-- begin Document segment --

In-Depth

Solid State Disk: A Business Case Develops in Data Warehousing

Mention solid state disk - disk drives comprised of memory chips rather than mechanical platters and read/write heads - and many information technology practitioners will look at you as though you've just awakened from a 20-year cryogenic freeze. To those who remember them, solid state disks (SSD) are often regarded as a part of computing memorabilia - like the dial telephone, the modem coupler or the Intel 8086 processor.

In the '70s, "virtual disks" could be configured on desktop PCs using utilities available in the Microsoft and IBM PC operating systems. By allocating a portion of system RAM to perform hard disk-like functions, users enabled tangible input/output speed improvements in their doggedly slow 4.77 MHz PCs. In some respects, these virtual disks were the forerunners of modern SSDs.

Discussions of virtual disk technology largely disappeared over the years as the processor and backplane speeds of PCs and servers improved, hard disk capacities grew and costs dropped, and the market became more comfortable with the conventional hard disks. SSDs continued to find a niche, however, in telecommunications switching systems, where their speed could be leveraged to store call accounting data in real time, until it could be written to permanent storage on hard disk.

Today, there are signs that SSD technology is on the verge of a renaissance, according to Dennis Waid, President of Peripheral Research (Santa Barbara, Calif.). He notes that companies are increasing storage in their enterprise systems at a rate of 50 percent or more annually as large-scale, multi-terabyte databases, providing online access to stored data, become increasingly commonplace. In addition, the largest databases of them all - those comprising the corporate data warehouse - are evolving into real-time decision support platforms.

-- end Document segment --

• [Tasks to perform]:
1. According to the solid state disk article, at what rate are companies increasing storage in their enterprise systems?
2. Reproduce the solid state disk article from "Mention solid state" up to and including "of modern SSDs.", swapping "dial telephone" for "rotary phone".

-- begin Provided records --

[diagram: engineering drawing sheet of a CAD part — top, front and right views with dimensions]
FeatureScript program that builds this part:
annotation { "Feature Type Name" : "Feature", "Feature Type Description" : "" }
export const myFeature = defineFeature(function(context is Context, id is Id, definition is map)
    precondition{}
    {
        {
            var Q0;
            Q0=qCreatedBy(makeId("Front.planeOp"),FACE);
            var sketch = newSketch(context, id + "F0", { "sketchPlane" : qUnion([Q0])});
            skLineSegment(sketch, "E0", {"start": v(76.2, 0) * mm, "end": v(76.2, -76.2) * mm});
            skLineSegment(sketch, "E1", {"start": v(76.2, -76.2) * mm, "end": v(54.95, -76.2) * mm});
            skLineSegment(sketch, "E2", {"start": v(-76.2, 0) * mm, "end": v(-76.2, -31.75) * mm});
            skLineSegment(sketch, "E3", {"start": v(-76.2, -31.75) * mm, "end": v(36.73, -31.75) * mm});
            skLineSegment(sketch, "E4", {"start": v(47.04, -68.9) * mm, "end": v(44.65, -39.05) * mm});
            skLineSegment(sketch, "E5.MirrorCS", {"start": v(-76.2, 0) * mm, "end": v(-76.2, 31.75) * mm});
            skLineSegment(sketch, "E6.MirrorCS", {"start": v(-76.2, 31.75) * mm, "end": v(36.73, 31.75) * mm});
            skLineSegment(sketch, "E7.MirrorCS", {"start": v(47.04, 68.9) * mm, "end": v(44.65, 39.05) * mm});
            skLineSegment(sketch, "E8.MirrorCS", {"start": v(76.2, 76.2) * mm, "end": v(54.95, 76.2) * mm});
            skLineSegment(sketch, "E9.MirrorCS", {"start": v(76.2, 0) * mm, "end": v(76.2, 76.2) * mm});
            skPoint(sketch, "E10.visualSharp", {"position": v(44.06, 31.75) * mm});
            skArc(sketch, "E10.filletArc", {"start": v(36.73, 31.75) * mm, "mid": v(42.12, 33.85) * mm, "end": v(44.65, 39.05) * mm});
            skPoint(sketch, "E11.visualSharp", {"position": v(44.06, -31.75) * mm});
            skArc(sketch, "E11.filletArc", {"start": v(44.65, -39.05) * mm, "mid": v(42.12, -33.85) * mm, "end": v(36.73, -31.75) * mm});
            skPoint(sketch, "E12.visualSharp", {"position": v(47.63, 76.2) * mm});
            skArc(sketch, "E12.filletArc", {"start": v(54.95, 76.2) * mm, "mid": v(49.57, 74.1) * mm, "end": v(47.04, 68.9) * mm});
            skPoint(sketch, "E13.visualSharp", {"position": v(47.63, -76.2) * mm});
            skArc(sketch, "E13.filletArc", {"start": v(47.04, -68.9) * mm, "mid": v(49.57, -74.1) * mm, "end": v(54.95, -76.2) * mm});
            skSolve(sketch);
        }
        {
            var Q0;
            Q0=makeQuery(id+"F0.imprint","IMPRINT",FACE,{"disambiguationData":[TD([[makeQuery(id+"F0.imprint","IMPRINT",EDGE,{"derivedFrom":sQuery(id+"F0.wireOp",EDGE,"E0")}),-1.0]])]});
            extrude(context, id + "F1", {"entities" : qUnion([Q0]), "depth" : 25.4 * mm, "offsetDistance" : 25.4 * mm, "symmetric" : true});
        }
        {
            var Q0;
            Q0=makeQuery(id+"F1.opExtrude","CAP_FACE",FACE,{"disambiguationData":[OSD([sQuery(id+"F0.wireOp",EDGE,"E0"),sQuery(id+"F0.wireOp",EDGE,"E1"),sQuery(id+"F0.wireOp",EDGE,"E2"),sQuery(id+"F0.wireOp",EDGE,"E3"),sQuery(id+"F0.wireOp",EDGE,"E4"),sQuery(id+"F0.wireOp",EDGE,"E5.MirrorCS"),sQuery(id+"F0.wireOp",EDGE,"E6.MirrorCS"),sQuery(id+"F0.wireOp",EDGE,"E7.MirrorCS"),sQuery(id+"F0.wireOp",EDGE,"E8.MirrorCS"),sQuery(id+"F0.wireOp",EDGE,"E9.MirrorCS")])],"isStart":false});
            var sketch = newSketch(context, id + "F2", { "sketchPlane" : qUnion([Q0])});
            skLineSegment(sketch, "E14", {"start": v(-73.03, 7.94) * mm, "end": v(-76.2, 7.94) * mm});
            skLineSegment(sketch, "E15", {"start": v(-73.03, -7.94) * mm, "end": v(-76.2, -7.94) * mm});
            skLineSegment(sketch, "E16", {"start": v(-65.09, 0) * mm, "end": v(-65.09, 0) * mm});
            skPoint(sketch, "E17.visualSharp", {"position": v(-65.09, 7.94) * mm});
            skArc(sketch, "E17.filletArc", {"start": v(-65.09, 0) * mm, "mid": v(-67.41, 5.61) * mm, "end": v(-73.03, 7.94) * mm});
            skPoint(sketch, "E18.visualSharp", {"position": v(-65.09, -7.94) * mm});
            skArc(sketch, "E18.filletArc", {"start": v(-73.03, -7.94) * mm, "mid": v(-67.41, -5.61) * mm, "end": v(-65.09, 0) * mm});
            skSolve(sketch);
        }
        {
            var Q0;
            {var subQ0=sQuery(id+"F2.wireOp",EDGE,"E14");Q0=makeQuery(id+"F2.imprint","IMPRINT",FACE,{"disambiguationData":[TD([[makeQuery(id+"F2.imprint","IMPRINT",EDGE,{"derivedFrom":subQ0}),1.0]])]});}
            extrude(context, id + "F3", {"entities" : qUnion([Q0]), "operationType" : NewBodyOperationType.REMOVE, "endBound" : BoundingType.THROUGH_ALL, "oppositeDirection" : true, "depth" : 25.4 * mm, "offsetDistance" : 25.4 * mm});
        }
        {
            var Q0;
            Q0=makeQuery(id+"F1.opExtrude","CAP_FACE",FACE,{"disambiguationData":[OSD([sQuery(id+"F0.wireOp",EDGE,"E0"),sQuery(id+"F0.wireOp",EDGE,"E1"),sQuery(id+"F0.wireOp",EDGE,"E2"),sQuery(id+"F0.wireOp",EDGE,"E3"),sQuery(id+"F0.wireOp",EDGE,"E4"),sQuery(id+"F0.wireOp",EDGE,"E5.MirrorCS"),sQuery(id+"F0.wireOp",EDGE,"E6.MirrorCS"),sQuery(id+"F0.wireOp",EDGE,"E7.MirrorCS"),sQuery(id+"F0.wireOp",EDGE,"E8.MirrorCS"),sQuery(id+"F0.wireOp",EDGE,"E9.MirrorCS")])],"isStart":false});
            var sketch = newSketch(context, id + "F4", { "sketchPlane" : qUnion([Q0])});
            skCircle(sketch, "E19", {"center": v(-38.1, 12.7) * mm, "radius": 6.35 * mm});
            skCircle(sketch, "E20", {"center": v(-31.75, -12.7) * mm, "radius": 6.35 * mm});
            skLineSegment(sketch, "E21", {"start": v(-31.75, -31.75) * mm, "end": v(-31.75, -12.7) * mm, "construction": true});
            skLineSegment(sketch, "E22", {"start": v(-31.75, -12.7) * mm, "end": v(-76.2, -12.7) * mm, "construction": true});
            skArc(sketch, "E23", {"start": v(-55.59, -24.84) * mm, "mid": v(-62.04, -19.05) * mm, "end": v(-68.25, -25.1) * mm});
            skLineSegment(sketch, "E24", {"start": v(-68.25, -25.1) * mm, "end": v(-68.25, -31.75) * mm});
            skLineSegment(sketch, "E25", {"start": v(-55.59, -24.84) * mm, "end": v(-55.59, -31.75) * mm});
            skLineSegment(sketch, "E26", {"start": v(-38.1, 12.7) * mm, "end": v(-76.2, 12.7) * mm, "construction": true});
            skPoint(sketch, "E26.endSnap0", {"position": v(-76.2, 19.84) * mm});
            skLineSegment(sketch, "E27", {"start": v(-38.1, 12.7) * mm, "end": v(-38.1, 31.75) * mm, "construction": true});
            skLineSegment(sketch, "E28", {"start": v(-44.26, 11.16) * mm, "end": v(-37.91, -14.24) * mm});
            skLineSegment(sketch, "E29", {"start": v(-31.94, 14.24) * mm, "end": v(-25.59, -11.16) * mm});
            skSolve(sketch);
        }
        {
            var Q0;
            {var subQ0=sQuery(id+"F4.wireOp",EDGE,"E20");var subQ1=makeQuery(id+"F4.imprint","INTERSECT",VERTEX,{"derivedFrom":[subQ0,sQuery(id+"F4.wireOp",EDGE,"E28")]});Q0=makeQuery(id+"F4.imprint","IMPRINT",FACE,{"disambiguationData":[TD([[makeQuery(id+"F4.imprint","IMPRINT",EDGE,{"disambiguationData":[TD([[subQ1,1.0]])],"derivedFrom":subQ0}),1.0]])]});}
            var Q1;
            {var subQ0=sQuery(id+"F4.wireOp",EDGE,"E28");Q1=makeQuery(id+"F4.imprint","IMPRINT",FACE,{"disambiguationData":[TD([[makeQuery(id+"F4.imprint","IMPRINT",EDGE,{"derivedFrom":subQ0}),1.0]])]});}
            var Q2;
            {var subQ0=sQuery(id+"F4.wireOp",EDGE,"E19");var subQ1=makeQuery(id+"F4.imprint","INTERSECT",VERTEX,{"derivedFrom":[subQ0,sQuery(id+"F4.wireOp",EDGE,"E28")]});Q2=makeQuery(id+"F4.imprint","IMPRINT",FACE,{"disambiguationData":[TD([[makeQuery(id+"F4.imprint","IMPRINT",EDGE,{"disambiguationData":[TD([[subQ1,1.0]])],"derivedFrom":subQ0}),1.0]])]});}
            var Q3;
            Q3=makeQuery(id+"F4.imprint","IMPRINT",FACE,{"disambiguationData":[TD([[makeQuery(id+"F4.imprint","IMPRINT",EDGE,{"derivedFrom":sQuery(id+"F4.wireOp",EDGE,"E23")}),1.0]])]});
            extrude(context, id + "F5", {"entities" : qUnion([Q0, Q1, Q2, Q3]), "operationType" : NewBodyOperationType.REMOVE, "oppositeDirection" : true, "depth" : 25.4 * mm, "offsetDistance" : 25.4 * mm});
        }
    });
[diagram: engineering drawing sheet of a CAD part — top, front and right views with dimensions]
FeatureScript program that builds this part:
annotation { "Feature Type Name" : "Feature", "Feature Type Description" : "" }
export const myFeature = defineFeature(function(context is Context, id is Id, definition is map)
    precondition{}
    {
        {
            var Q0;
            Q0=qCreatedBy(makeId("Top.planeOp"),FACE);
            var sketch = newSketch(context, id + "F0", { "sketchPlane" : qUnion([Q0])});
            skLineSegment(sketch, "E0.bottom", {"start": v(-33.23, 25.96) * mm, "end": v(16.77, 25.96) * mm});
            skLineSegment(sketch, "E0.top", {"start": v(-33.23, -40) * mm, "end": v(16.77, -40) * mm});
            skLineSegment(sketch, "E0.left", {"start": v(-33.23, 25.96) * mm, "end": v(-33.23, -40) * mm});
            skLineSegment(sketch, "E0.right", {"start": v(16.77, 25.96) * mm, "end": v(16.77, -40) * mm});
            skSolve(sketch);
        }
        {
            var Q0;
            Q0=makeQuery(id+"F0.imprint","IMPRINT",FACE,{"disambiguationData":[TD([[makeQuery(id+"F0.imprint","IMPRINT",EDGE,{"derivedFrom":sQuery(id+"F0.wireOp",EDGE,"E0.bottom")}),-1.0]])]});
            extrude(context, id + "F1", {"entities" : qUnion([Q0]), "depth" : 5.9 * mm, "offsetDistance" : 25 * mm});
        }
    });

-- end Provided records --

• [Solutions by task]:
1. At 50 percent or more annually.

2.
Mention solid state disk - disk drives comprised of memory chips rather than mechanical platters and read/write heads - and many information technology practitioners will look at you as though you've just awakened from a 20-year cryogenic freeze. To those who remember them, solid state disks (SSD) are often regarded as a part of computing memorabilia - like the rotary phone, the modem coupler or the Intel 8086 processor.

In the '70s, "virtual disks" could be configured on desktop PCs using utilities available in the Microsoft and IBM PC operating systems. By allocating a portion of system RAM to perform hard disk-like functions, users enabled tangible input/output speed improvements in their doggedly slow 4.77 MHz PCs. In some respects, these virtual disks were the forerunners of modern SSDs.